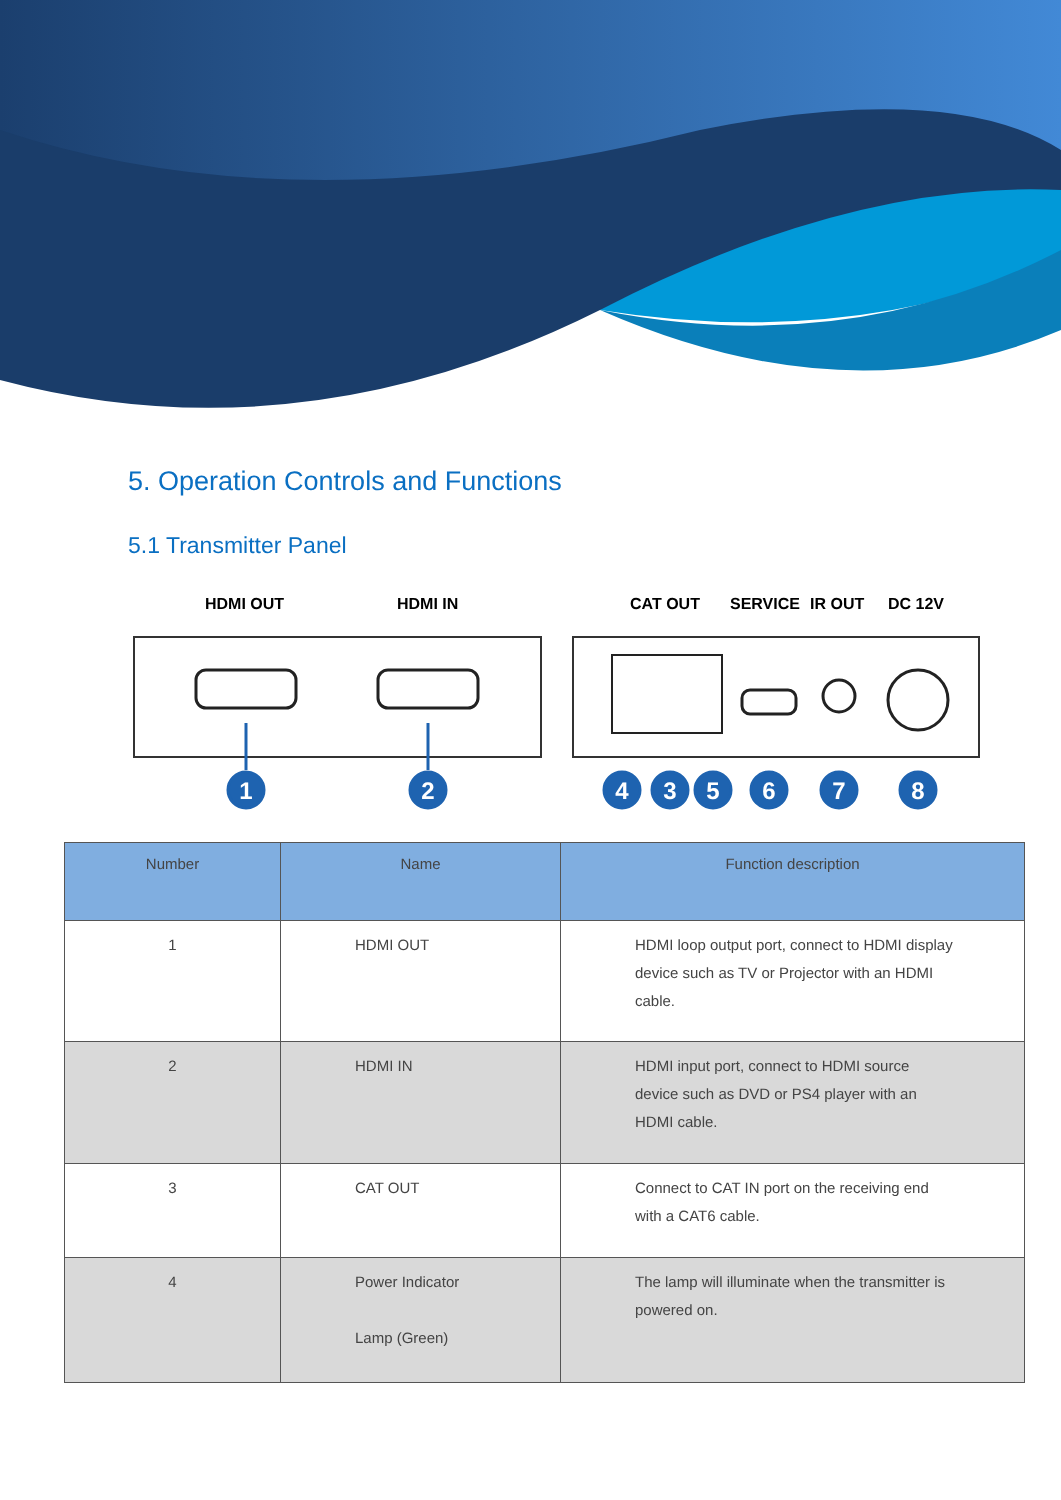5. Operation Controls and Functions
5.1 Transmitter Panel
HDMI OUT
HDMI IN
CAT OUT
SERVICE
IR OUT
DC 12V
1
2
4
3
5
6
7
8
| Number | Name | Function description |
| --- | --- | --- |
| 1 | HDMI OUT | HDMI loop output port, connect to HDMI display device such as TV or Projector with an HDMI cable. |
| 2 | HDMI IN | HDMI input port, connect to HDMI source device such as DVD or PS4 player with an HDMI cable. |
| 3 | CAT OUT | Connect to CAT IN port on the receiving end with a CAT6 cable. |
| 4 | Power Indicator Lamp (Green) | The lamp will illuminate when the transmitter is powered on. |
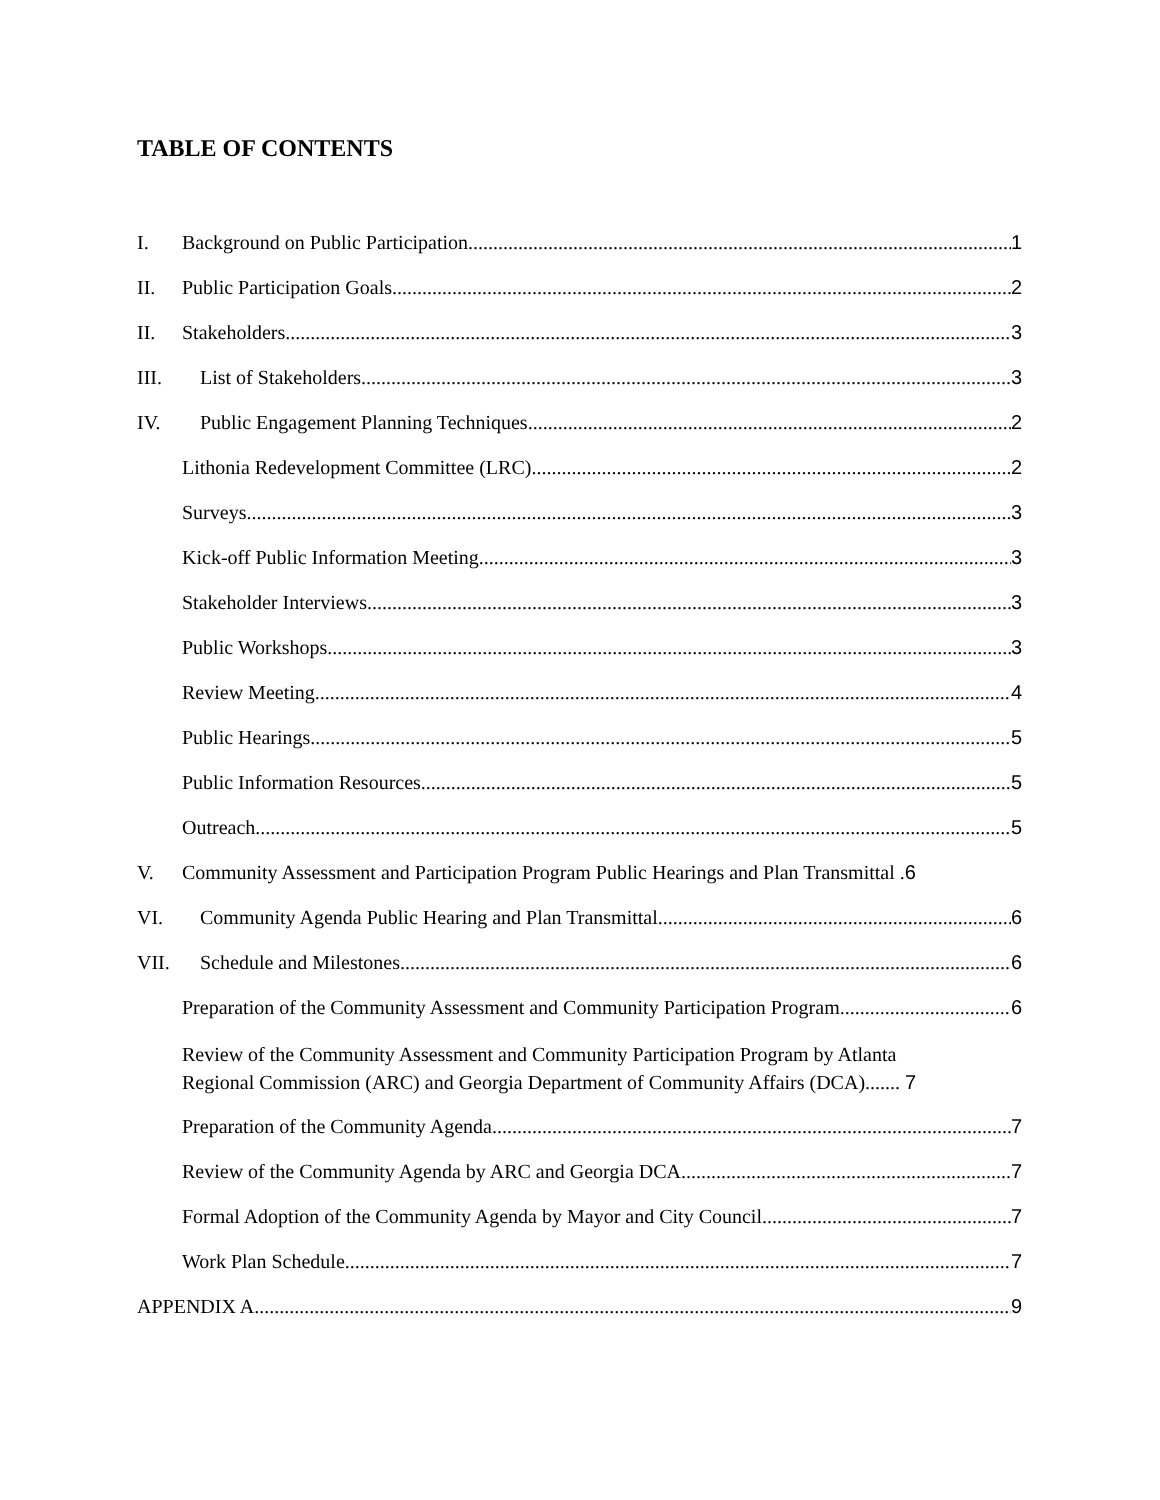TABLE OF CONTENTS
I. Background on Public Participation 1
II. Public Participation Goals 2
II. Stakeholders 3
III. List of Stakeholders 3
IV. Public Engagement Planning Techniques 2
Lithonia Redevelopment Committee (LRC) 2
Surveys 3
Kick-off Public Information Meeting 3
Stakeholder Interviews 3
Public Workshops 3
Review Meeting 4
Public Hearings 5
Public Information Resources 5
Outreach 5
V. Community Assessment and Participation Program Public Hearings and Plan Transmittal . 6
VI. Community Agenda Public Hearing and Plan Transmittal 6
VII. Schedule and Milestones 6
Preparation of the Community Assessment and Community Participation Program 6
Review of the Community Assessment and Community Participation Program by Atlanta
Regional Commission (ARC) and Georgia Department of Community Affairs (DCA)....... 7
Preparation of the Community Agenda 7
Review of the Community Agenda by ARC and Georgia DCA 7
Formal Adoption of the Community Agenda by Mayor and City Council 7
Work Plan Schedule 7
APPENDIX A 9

TASK BRIEF - Search the listing above for the string "Participation" and return each line it appears on.

OUTPUT -
I. Background on Public Participation 1
II. Public Participation Goals 2
V. Community Assessment and Participation Program Public Hearings and Plan Transmittal . 6
Preparation of the Community Assessment and Community Participation Program 6
Review of the Community Assessment and Community Participation Program by Atlanta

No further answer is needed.